= Star Begotten =

1937 novel by Herbert George Wells

First edition (publ. Chatto & Windus)
Cover art by Harold Jones.

Star Begotten is a 1937 science fiction novel by English author H. G. Wells (1866-1946). It tells the story of a series of men who conjecture upon the possibility of the human race being genetically modified by Martians to replace their own dying planet, beginning with Joseph Davis, an author of popular histories, who suspects that he and his family have already been exposed and are starting to change.

The first (British) edition of this novel gives the title as two words: Star Begotten. The title is hyphenated in the first U.S. edition: Star-Begotten.

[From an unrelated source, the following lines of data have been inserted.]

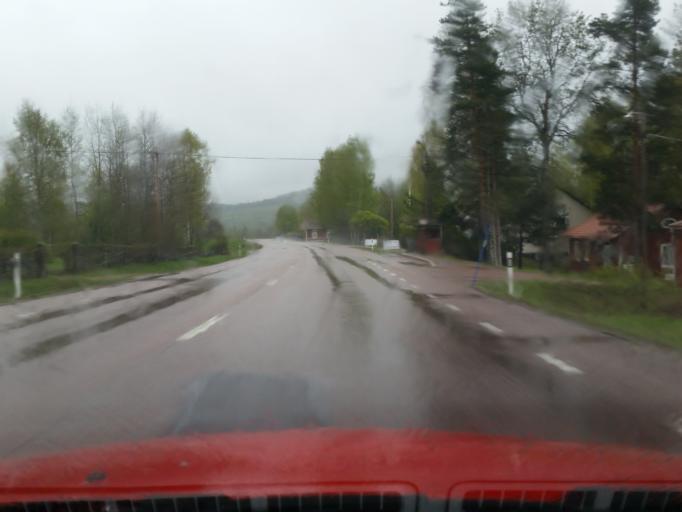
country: SE
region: Dalarna
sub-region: Gagnefs Kommun
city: Djuras
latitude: 60.5518
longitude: 15.2557
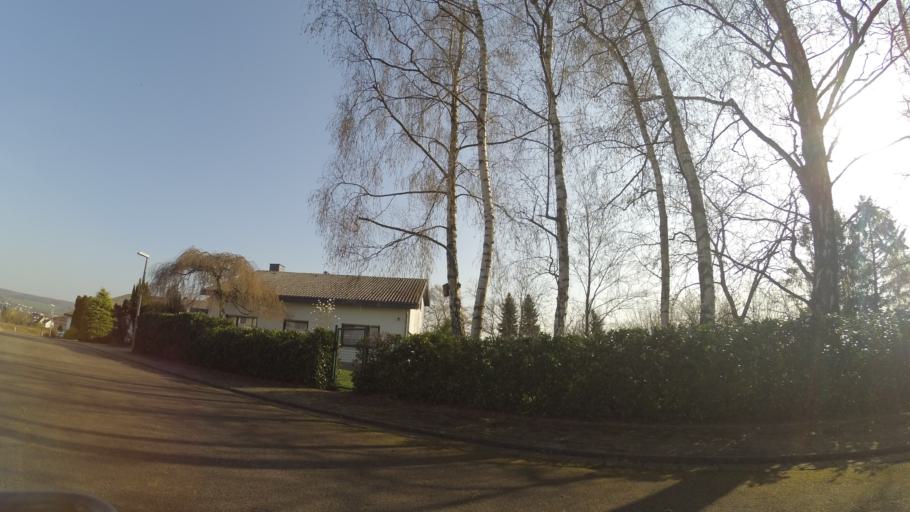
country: DE
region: Saarland
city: Heusweiler
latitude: 49.3435
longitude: 6.9144
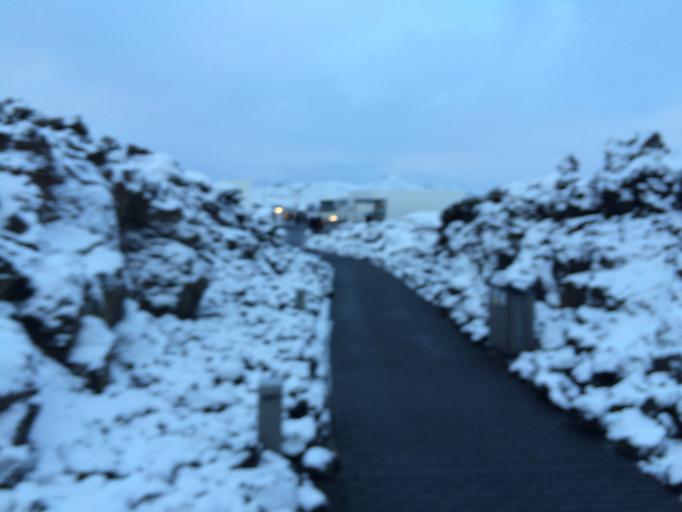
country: IS
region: Southern Peninsula
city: Grindavik
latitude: 63.8813
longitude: -22.4514
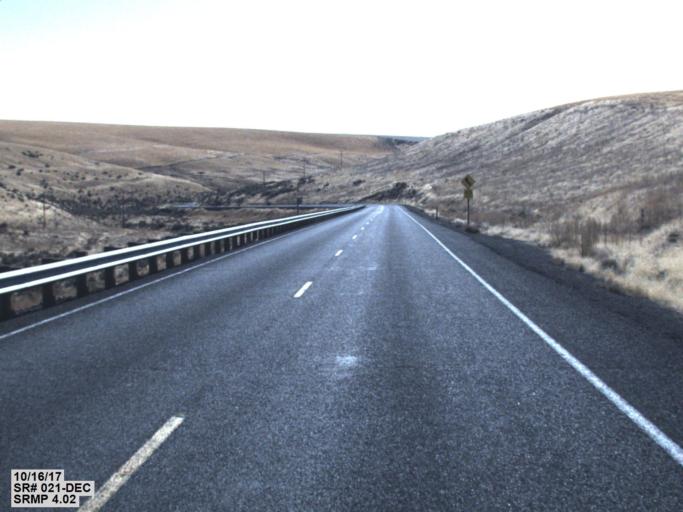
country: US
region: Washington
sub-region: Franklin County
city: Connell
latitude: 46.6953
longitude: -118.5287
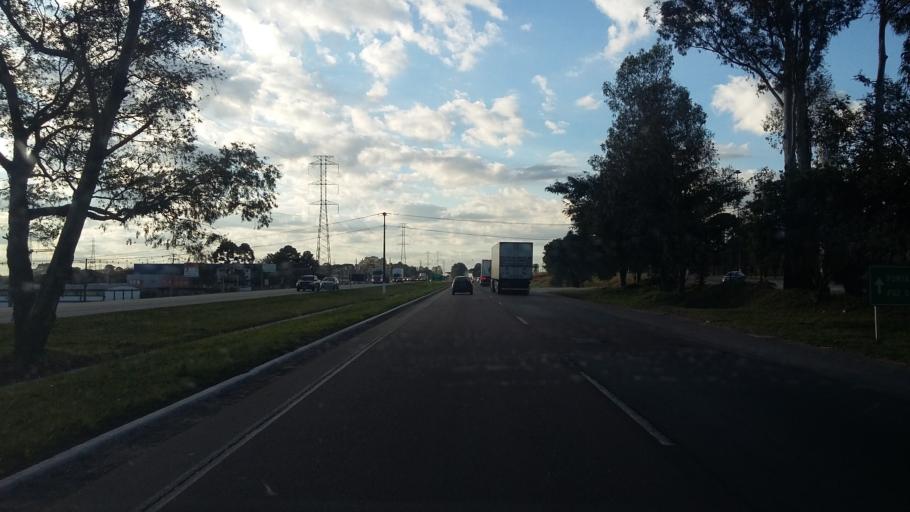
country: BR
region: Parana
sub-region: Curitiba
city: Curitiba
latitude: -25.4430
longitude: -49.3642
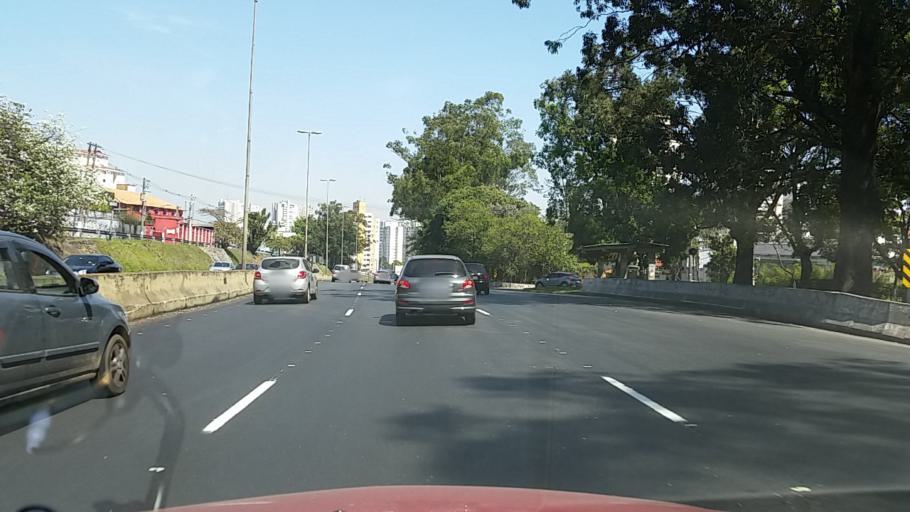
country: BR
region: Sao Paulo
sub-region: Taboao Da Serra
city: Taboao da Serra
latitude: -23.5825
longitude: -46.7332
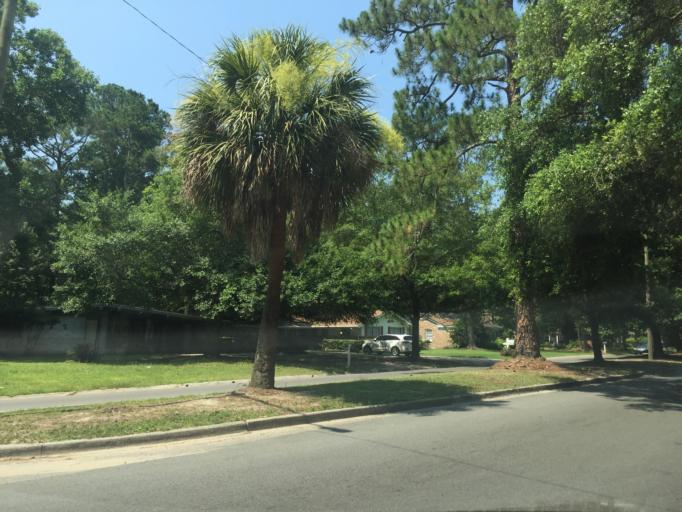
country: US
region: Georgia
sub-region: Chatham County
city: Montgomery
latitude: 31.9743
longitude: -81.1373
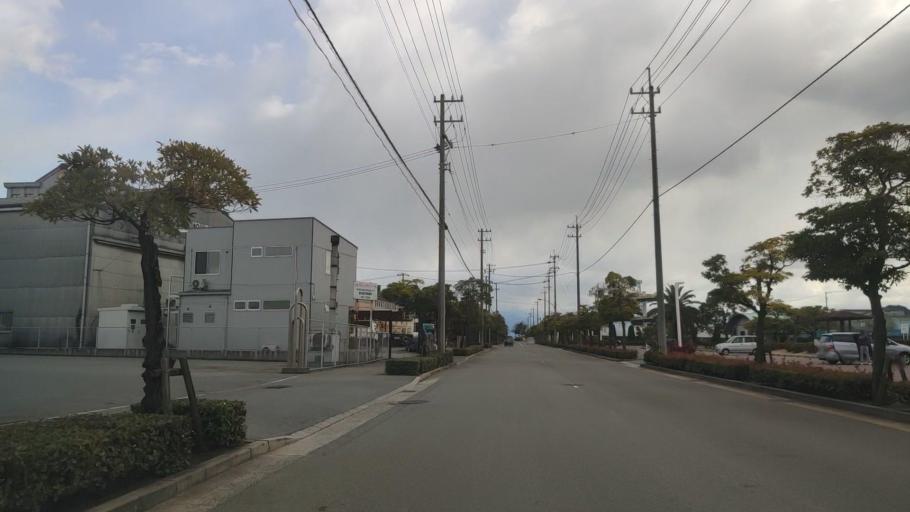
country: JP
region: Ehime
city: Saijo
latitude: 34.0487
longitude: 133.0264
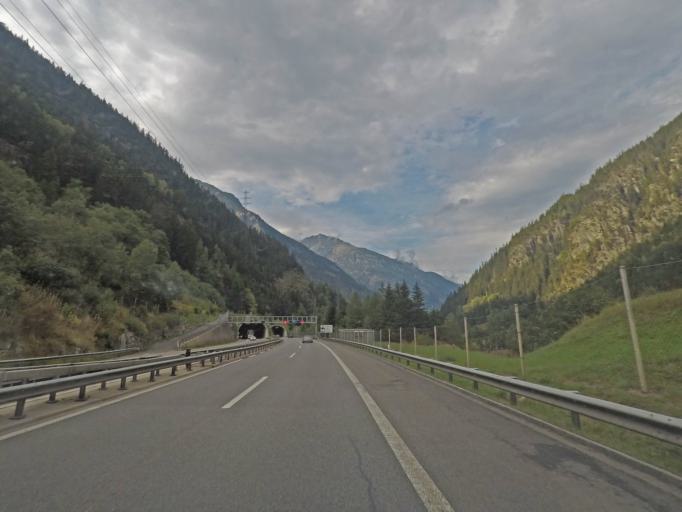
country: CH
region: Uri
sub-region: Uri
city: Andermatt
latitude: 46.6811
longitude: 8.5926
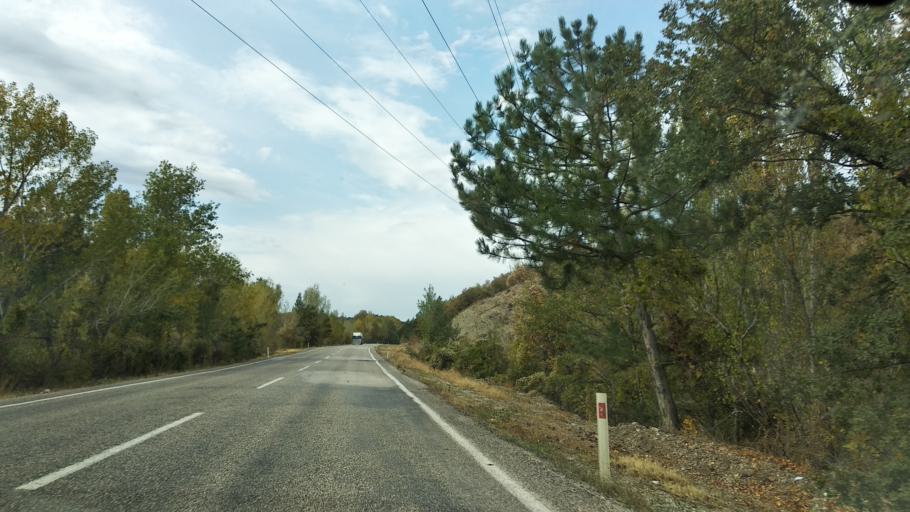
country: TR
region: Ankara
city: Nallihan
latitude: 40.3080
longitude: 31.2815
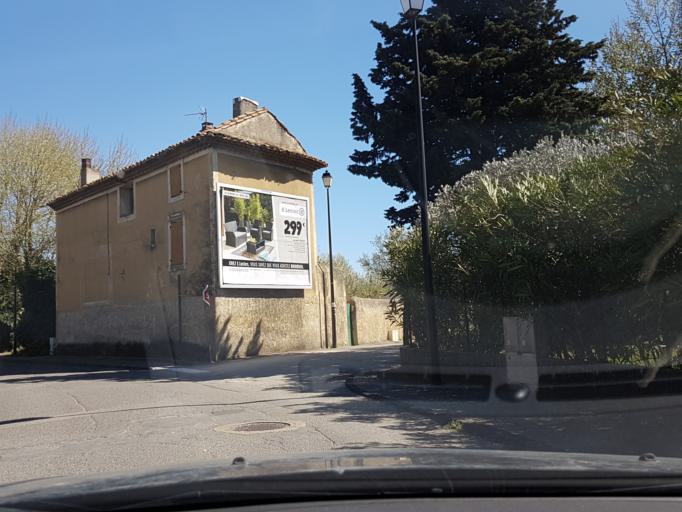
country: FR
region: Provence-Alpes-Cote d'Azur
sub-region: Departement du Vaucluse
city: Sarrians
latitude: 44.0803
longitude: 4.9714
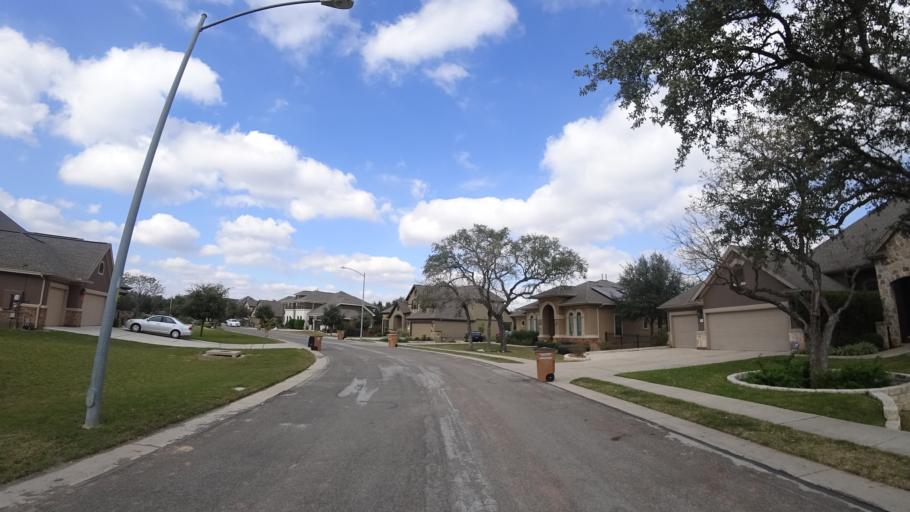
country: US
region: Texas
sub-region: Travis County
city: Shady Hollow
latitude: 30.1743
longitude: -97.8482
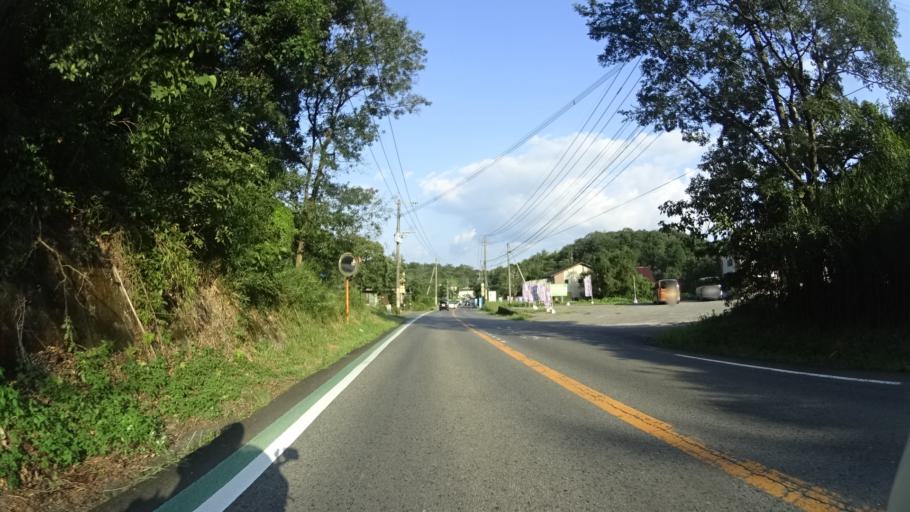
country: JP
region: Oita
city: Bungo-Takada-shi
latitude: 33.4454
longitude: 131.3414
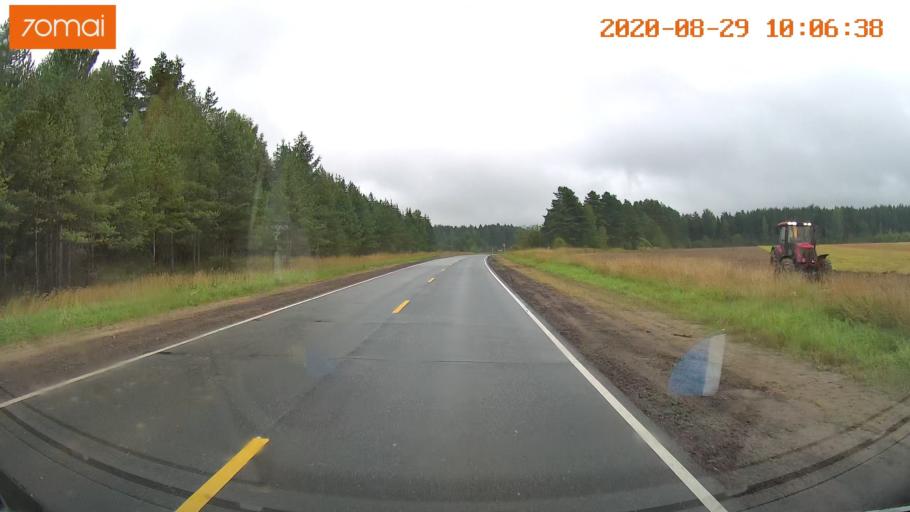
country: RU
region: Ivanovo
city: Kuznechikha
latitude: 57.3875
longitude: 42.5499
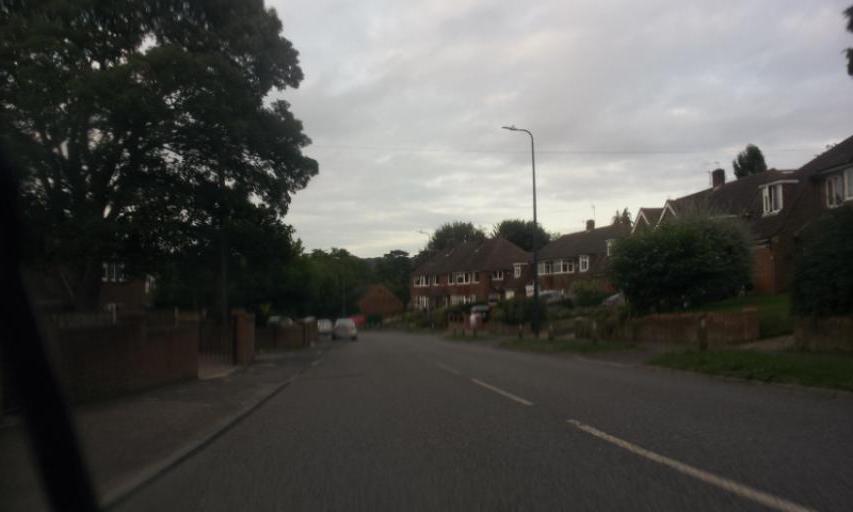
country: GB
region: England
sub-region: Kent
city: Boxley
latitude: 51.2874
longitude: 0.5348
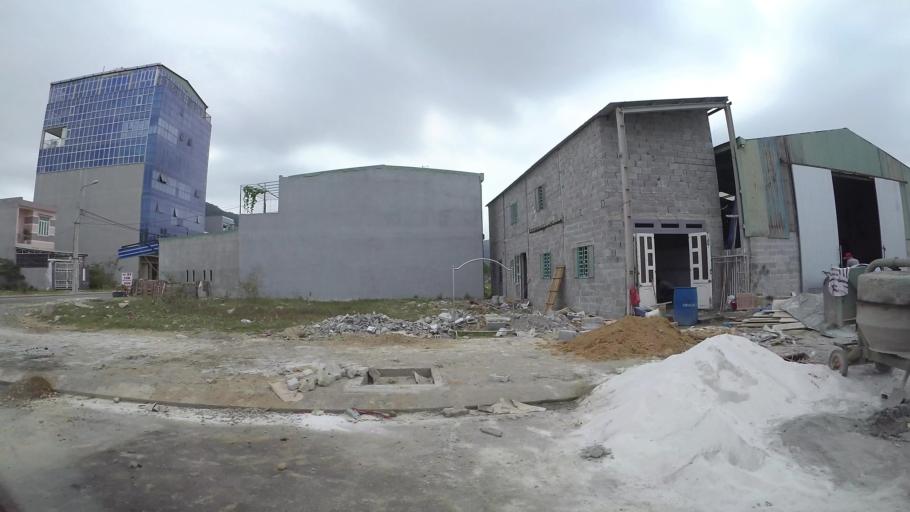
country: VN
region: Da Nang
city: Lien Chieu
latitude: 16.0489
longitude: 108.1665
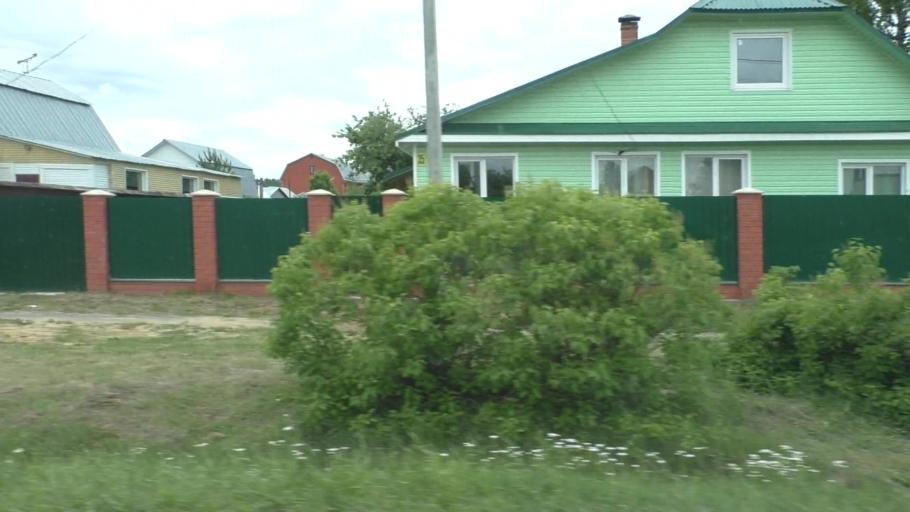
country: RU
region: Moskovskaya
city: Il'inskiy Pogost
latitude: 55.5022
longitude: 38.7952
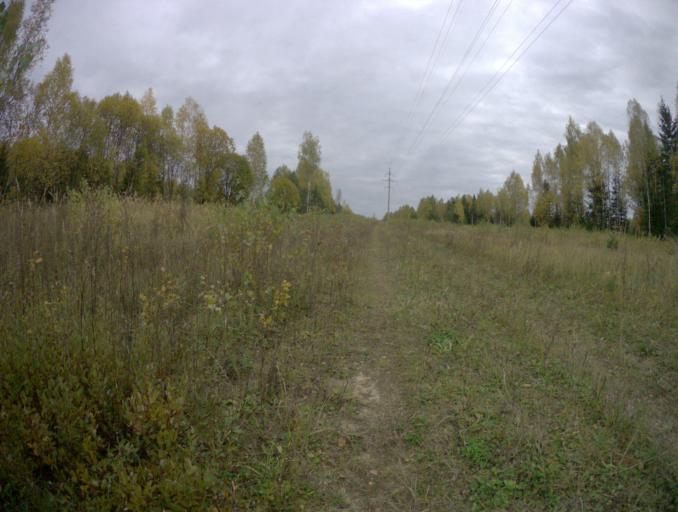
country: RU
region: Vladimir
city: Stepantsevo
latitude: 56.3052
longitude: 41.7498
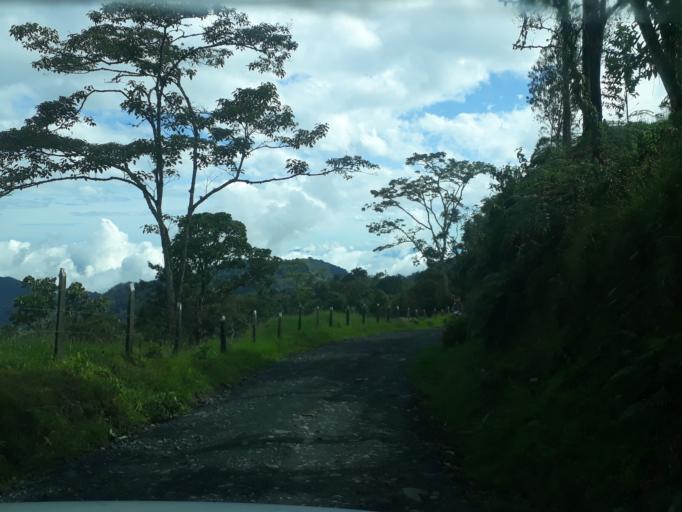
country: CO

The book revisits the idea of the interaction of humans with Martians, which Wells had first (and famously) presented in The War of the Worlds (1898). The dialogue of Star Begotten makes brief references to Wells' earlier novel, referring to it as having been written by "Jules Verne, Conan Doyle, one of those fellows", as well as the concept of Big Brother, later written into George Orwell's Nineteen Eighty-Four (1949).

==In other works==
At the end of Sherlock Holmes's War of the Worlds (1975), Professor Challenger indicates that the "Martians" (not really from Mars in the story) from The War of the Worlds are the same Martians from Star Begotten, and hints at the start of the Martian alteration program. It is possible that John Wyndham's The Midwich Cuckoos (1957), adapted as Village of the Damned in 1960, was similarly influenced by Star Begotten.

In Nigel Kneale's 1958-59 BBC television serial Quatermass and the Pit and its 1967 movie adaptation, a discovery of strange fossils reveals that human evolution was altered by a dying race of Martians, in order to leave a legacy behind. This may have been inspired by the tale of H. G. Wells.